Chiediamoci seriamente: come corrispondere a una tale visione? Il nostro tempo non è tutto storico, da parte a parte? Non interpretiamo ogni accadimento sulla base della sua genesi storica e «aperto» alla sostanziale imprevedibilità del futuro? E non vediamo nel tempo futuro il «deposito» pauroso e affascinante del Novum? E non è del Nuovo, dell'ancora non visto, non rivelato, del Nondum, che abbiamo nostalgia? Questo tempo è l'esatto opposto di quello apocalittico, del tempo-spazio della Rivelazione contenuta nel Vangelo-Eterno. Il tempo del «progresso» indefinito può dar vita a una serie di crisi-e-decisioni, si dispiega in un fiume di «anni decisivi», ma per definizione non può essere pensato al suo compimento.
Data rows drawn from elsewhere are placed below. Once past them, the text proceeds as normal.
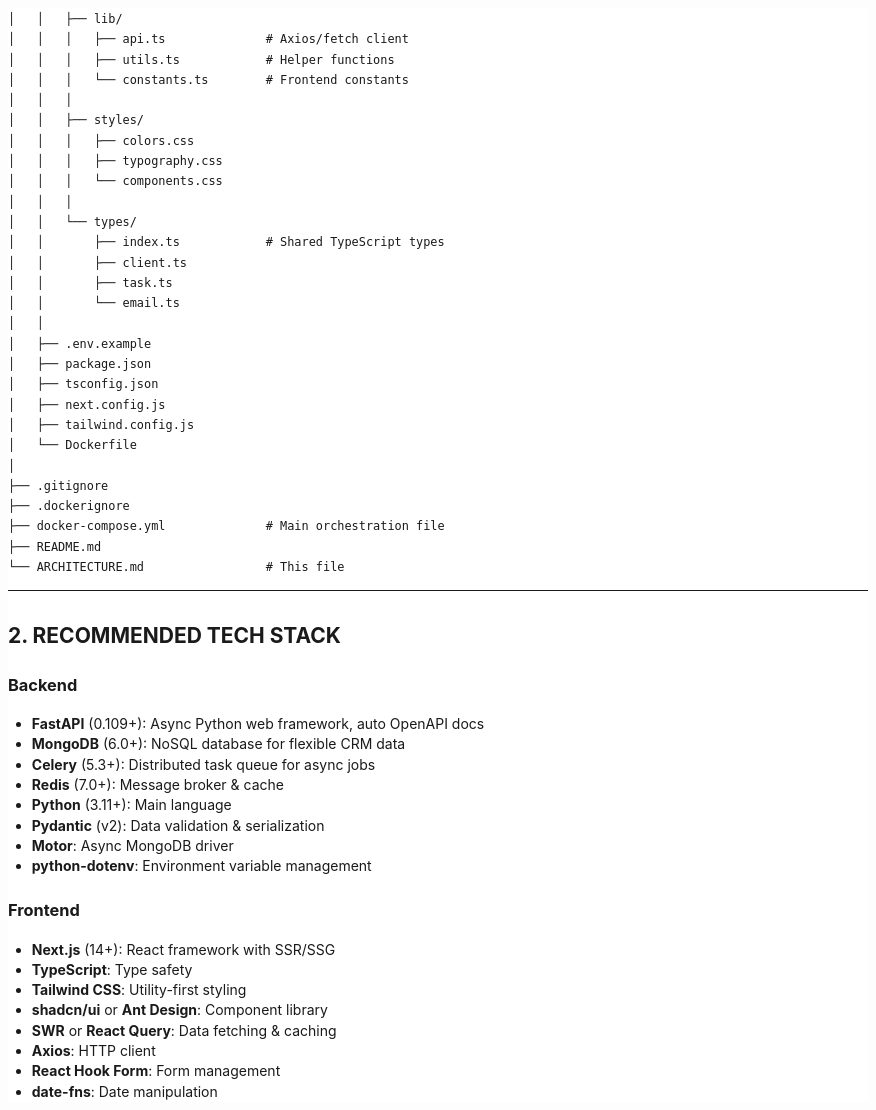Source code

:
 ```
│   │   ├── lib/
│   │   │   ├── api.ts              # Axios/fetch client
│   │   │   ├── utils.ts            # Helper functions
│   │   │   └── constants.ts        # Frontend constants
│   │   │
│   │   ├── styles/
│   │   │   ├── colors.css
│   │   │   ├── typography.css
│   │   │   └── components.css
│   │   │
│   │   └── types/
│   │       ├── index.ts            # Shared TypeScript types
│   │       ├── client.ts
│   │       ├── task.ts
│   │       └── email.ts
│   │
│   ├── .env.example
│   ├── package.json
│   ├── tsconfig.json
│   ├── next.config.js
│   ├── tailwind.config.js
│   └── Dockerfile
│
├── .gitignore
├── .dockerignore
├── docker-compose.yml              # Main orchestration file
├── README.md
└── ARCHITECTURE.md                 # This file

```

---

## 2. RECOMMENDED TECH STACK

### Backend
- **FastAPI** (0.109+): Async Python web framework, auto OpenAPI docs
- **MongoDB** (6.0+): NoSQL database for flexible CRM data
- **Celery** (5.3+): Distributed task queue for async jobs
- **Redis** (7.0+): Message broker & cache
- **Python** (3.11+): Main language
- **Pydantic** (v2): Data validation & serialization
- **Motor**: Async MongoDB driver
- **python-dotenv**: Environment variable management

### Frontend
- **Next.js** (14+): React framework with SSR/SSG
- **TypeScript**: Type safety
- **Tailwind CSS**: Utility-first styling
- **shadcn/ui** or **Ant Design**: Component library
- **SWR** or **React Query**: Data fetching & caching
- **Axios**: HTTP client
- **React Hook Form**: Form management
- **date-fns**: Date manipulation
La sua «insecuritas» non potrà mai essere definitivamente «curata», e cioè giudicata e «risolta». E tuttavia come non vedere che le decisioni che costituiscono la nostra storia assumono una forma che è «simia», che è a imitazione, diabolica forse, della Decisione cui ci chiama il Logos dell'Apocalisse? Si, ogni nostra decisione la imita, rovesciandola: vorrebbe presentarsi come «risolutiva», pretenderebbe di disvelare il senso del divenire fino a quel punto rimasto nascosto, di «scontare» in sé l'imprevedibilità del futuro. È come se ogni nostra decisione pretendesse di occupare lo spazio della Fine, o comunque tendere ad esso, ad «innalzarsi» fino ad esso. E hyper-airomenos, colui che vuole su tutto innalzarsi, è precisamente il nome dell'Avversario.
Con ciò vogliamo dire che l'Apocalisse, l'Annuncio che «la misura del tempo è colma», apre a una nuova storia, a un nuovo senso della storia. E che tale possibilità rimane confitta nel suo stesso segno, non ne rappresenta affatto un semplice «tradimento». È l'Apocalisse a spezzare ogni idea che la Fine possa ripetere l'Inizio, che «conversio» possa significare il ritorno a uno stato originario. Il divenire storico è segnato dall'irrompere di Novità radicali, anzi: dalla Novitas del Cristo. L'Adamo che essa produce è del tutto nuovo. È l'Apocalisse a rivelare che la miseria dell'esserci umano è ora figlia di Dio: «voi siete figli di Dio...», per quanto possiate ancora compiere le opere del diavolo. E quanto questa fiducia contraddistingue ancora i nostri atti! La fiducia, cioè, che qualsiasi distruzione apportiamo, qualsiasi violenza perpetriamo, saremo sopportati... che l'ira del mondo contro Dio mai potrà vincere la pazienza divina... L'Apocalisse certamente è la Rivelazione ultima che il Regno di Dio è «entos hymon» (Lc. 17,31), ma la «nostra» storia non solo ha inteso l'«entos» esclusivamente nel senso del «dentro» noi, «nell'intimo» di noi, ma questa radicale «intimità» nel senso di un possesso, di un'acquisizione definitiva, nel senso che il Regno è «nostro» e ora si tratta di realizzarlo, di portarlo a compimento «fuori» di noi.